Well, the CakePHP developers made a mistake, as it should have been shorthand for echo htmlspecialchars
. Nonetheless, the syntax works well. So I began using a globally defined function which looks a bit like this:
function e($string) {
echo htmlspecialchars($string);
}
And it works too. It saves me typing and keeps me from forgetting to escape output, because I have to do more work to output strings unescaped, than not. Simple, but powerful.
The clash
There is a problem though; Since this is such a good name for a function, chances are that someone else would use it for something different, or perhaps even for the same. I already know of at least one potential nameclash, since I got the idea from CakePHP.
The usual way of dealing with this, would be with namespaces, but — alas — PHP doesn’t have namespaces (yet), and the common solution of pseudo namespaces (Eg. prefixing names) doesn’t work here, since it would defy the purpose of the function in the first place.
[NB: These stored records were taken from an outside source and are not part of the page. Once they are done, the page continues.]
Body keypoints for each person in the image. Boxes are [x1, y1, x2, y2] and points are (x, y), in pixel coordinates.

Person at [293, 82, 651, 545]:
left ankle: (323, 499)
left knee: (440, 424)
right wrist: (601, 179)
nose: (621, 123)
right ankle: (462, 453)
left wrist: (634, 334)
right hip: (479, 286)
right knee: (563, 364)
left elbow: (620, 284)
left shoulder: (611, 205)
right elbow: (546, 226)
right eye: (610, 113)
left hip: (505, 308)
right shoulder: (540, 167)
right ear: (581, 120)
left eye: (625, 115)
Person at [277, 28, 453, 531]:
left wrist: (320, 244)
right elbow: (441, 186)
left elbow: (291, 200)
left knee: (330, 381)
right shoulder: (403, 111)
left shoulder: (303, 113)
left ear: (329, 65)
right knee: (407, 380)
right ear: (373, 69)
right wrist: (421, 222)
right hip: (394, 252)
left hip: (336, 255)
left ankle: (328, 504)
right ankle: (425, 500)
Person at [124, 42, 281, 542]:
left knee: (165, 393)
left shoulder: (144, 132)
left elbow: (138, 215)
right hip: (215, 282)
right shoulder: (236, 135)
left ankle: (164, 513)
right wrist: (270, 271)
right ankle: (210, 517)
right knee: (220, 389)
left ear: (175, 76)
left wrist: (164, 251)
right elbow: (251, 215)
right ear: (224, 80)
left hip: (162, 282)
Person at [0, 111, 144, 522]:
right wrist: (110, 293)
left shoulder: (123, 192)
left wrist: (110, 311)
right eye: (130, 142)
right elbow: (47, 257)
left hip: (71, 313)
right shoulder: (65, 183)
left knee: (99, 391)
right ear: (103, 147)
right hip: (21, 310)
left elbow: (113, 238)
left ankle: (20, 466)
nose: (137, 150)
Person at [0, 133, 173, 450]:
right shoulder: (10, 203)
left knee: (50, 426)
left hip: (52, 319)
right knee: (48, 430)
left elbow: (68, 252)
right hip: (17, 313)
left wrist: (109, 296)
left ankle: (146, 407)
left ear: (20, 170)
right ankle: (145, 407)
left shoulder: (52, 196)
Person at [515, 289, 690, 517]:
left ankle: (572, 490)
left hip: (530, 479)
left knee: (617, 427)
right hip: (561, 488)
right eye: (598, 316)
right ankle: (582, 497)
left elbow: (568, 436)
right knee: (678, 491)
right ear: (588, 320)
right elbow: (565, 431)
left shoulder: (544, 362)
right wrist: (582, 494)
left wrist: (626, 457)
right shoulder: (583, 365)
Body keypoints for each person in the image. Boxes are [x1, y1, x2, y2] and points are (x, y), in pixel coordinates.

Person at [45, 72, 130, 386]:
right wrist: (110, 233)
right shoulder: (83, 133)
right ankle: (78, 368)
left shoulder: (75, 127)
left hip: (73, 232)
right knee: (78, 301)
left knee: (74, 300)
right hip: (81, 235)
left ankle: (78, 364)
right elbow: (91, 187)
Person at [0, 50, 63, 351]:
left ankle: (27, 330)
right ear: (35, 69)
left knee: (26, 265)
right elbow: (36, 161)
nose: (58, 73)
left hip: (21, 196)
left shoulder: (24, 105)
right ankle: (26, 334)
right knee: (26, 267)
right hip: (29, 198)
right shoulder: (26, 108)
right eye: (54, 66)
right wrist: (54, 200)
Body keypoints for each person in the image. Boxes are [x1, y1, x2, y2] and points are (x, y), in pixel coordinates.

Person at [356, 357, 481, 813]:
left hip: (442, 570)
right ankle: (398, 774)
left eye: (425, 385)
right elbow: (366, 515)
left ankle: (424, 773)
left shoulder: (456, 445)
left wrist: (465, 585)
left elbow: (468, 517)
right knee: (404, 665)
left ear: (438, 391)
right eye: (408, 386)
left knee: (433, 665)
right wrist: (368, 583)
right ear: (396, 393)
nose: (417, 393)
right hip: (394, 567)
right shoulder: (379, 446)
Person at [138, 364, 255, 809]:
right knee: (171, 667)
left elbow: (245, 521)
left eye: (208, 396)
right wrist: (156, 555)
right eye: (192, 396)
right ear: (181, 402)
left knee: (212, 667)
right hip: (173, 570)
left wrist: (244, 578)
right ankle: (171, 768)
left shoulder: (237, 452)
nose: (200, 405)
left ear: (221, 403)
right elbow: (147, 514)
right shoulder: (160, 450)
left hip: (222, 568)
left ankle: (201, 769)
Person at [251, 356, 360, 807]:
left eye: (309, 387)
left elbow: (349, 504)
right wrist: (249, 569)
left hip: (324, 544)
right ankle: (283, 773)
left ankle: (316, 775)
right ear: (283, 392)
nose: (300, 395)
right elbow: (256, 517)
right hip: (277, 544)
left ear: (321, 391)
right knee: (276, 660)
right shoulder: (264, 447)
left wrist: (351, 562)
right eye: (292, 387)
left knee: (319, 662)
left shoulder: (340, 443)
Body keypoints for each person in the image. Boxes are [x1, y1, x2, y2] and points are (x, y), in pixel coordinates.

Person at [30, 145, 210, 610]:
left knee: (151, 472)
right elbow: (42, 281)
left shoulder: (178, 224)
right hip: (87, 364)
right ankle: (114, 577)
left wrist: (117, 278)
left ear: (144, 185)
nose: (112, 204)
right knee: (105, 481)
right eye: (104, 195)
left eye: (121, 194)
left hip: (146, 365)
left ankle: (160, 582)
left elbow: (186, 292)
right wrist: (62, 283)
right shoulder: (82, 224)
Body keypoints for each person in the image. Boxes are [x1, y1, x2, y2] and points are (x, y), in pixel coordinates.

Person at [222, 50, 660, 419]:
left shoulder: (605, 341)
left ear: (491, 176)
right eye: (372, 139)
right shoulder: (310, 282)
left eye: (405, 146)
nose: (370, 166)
There’s another problem too. In the few cases, where we aren’t rendering HTML/XML output, we don’t want to escape strings for embedding in HTML/XML — instead, we want to escape it for embedding in that target language. Even in HTML, it may be necessary to escape strings with htmlentities, rather than htmlspecialchars, if the text encoding isn’t ISO-8859-1. Or encode the string to UTF-8, if the template is in UTF-8.
Making the static dynamic
The problem with all this is, that the function is static — That’s the nature of global functions in PHP. Other interpreted languages allows us to redefine functions at runtime, but no such luck with PHP (Well, strictly speaking, runkit allows it, but no-one in their right mind would use it in a production environment).
There is however a loophole; Using a callback, we can delegate to a dynamically defined handler:
if (!function_exists('e')) {
function e($args) {
$args = func_get_args();
return call_user_func_array($GLOBALS['_global_function_handler_e'], $args);
}
}
Much better — Now I can define my own output handler as:
$GLOBALS['_global_function_handler_e'] = 'my_global_function_handler_e';
function my_global_function_handler_e($string) {
echo htmlspecialchars($string);
}
And CakePHP can use:
$GLOBALS['_global_function_handler_e'] = 'cakephp_global_function_handler_e';
function cakephp_global_function_handler_e($string) {
echo htmlspecialchars($string);
}
We’re still using a global symbol, but at least it’s dynamic, rather than static.
So here’s a plea to framework writers in the PHP world: If we could all agree to do this for any function, defined in the global scope, which has an obvious risk of nameclashing, I think we would all be better off.
Just a humble suggestion of course.